#### TASK ITEM
Although the entries contain pictures, return everything else in them verbatim and omit the pictures.

#### RECORD EXTRACTS
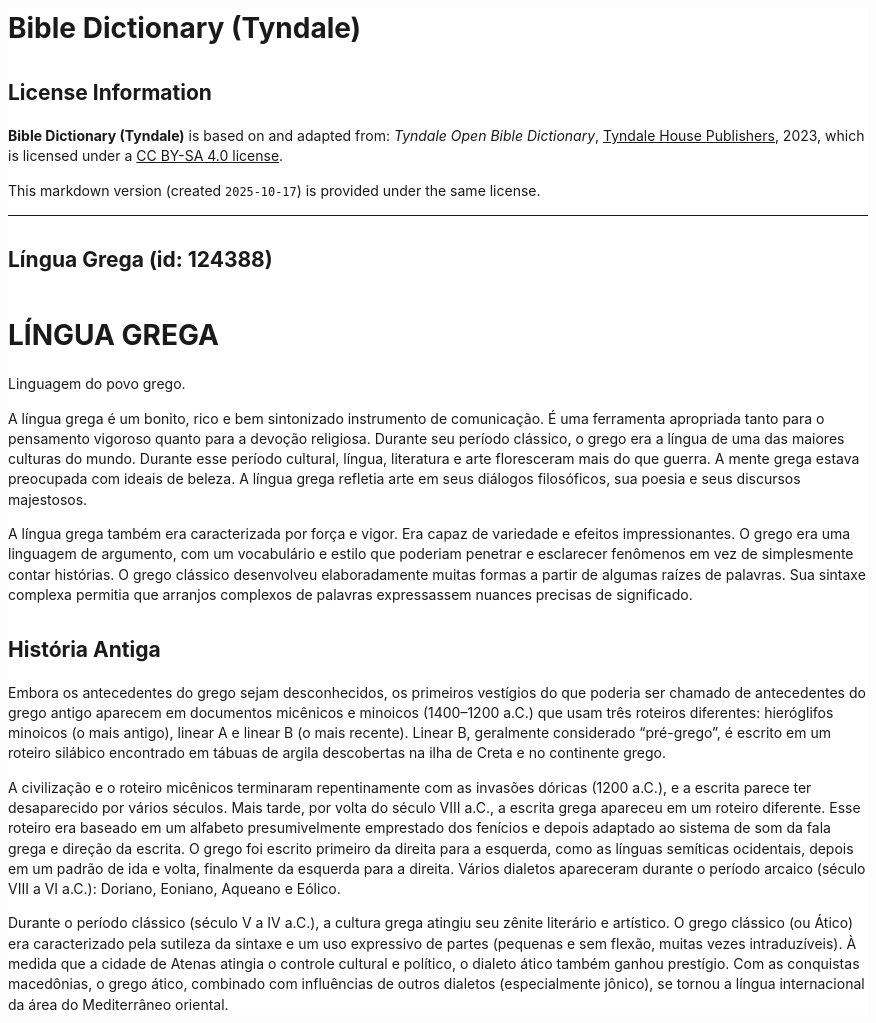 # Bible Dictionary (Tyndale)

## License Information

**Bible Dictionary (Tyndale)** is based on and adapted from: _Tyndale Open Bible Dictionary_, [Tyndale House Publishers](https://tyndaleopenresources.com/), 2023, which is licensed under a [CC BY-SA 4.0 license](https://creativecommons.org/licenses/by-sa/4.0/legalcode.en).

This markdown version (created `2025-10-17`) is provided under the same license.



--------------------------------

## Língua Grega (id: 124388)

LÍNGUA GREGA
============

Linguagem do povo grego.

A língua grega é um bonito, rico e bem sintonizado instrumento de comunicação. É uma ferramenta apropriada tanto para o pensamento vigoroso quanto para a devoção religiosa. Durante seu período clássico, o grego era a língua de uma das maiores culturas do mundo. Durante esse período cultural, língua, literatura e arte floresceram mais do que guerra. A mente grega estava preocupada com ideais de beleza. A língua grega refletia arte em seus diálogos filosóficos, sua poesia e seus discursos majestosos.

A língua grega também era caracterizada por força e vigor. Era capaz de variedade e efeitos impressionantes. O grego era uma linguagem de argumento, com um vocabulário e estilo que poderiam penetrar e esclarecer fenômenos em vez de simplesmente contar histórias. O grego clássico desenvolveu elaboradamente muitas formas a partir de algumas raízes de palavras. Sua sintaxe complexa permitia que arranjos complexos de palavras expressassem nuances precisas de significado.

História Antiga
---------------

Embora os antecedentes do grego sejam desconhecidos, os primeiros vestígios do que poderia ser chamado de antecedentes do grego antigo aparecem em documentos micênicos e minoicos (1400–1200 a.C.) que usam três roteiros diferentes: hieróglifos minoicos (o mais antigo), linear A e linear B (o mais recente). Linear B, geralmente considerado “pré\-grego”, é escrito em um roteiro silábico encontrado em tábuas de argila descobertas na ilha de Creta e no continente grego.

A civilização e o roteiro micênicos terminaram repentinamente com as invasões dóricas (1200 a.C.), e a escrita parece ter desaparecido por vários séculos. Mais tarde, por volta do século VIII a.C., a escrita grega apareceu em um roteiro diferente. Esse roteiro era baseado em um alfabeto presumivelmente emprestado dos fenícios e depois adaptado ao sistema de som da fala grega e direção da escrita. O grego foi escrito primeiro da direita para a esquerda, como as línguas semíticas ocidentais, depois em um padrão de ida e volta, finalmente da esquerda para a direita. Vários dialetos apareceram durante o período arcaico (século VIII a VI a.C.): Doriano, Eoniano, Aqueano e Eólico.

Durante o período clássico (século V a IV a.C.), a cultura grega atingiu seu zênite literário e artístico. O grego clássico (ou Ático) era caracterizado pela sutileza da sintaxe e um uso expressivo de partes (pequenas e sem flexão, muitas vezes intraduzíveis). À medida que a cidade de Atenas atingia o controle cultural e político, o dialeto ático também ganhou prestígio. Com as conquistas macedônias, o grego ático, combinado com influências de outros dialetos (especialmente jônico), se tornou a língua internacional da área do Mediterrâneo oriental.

#### ANSWER TO THIS PROBLEM
 # Bible Dictionary (Tyndale)

## License Information

**Bible Dictionary (Tyndale)** is based on and adapted from: _Tyndale Open Bible Dictionary_, [Tyndale House Publishers](https://tyndaleopenresources.com/), 2023, which is licensed under a [CC BY-SA 4.0 license](https://creativecommons.org/licenses/by-sa/4.0/legalcode.en).

This markdown version (created `2025-10-17`) is provided under the same license.



--------------------------------

## Língua Grega (id: 124388)

LÍNGUA GREGA
============

Linguagem do povo grego.

A língua grega é um bonito, rico e bem sintonizado instrumento de comunicação. É uma ferramenta apropriada tanto para o pensamento vigoroso quanto para a devoção religiosa. Durante seu período clássico, o grego era a língua de uma das maiores culturas do mundo. Durante esse período cultural, língua, literatura e arte floresceram mais do que guerra. A mente grega estava preocupada com ideais de beleza. A língua grega refletia arte em seus diálogos filosóficos, sua poesia e seus discursos majestosos.

A língua grega também era caracterizada por força e vigor. Era capaz de variedade e efeitos impressionantes. O grego era uma linguagem de argumento, com um vocabulário e estilo que poderiam penetrar e esclarecer fenômenos em vez de simplesmente contar histórias. O grego clássico desenvolveu elaboradamente muitas formas a partir de algumas raízes de palavras. Sua sintaxe complexa permitia que arranjos complexos de palavras expressassem nuances precisas de significado.

História Antiga
---------------

Embora os antecedentes do grego sejam desconhecidos, os primeiros vestígios do que poderia ser chamado de antecedentes do grego antigo aparecem em documentos micênicos e minoicos (1400–1200 a.C.) que usam três roteiros diferentes: hieróglifos minoicos (o mais antigo), linear A e linear B (o mais recente). Linear B, geralmente considerado “pré\-grego”, é escrito em um roteiro silábico encontrado em tábuas de argila descobertas na ilha de Creta e no continente grego.

A civilização e o roteiro micênicos terminaram repentinamente com as invasões dóricas (1200 a.C.), e a escrita parece ter desaparecido por vários séculos. Mais tarde, por volta do século VIII a.C., a escrita grega apareceu em um roteiro diferente. Esse roteiro era baseado em um alfabeto presumivelmente emprestado dos fenícios e depois adaptado ao sistema de som da fala grega e direção da escrita. O grego foi escrito primeiro da direita para a esquerda, como as línguas semíticas ocidentais, depois em um padrão de ida e volta, finalmente da esquerda para a direita. Vários dialetos apareceram durante o período arcaico (século VIII a VI a.C.): Doriano, Eoniano, Aqueano e Eólico.

Durante o período clássico (século V a IV a.C.), a cultura grega atingiu seu zênite literário e artístico. O grego clássico (ou Ático) era caracterizado pela sutileza da sintaxe e um uso expressivo de partes (pequenas e sem flexão, muitas vezes intraduzíveis). À medida que a cidade de Atenas atingia o controle cultural e político, o dialeto ático também ganhou prestígio. Com as conquistas macedônias, o grego ático, combinado com influências de outros dialetos (especialmente jônico), se tornou a língua internacional da área do Mediterrâneo oriental.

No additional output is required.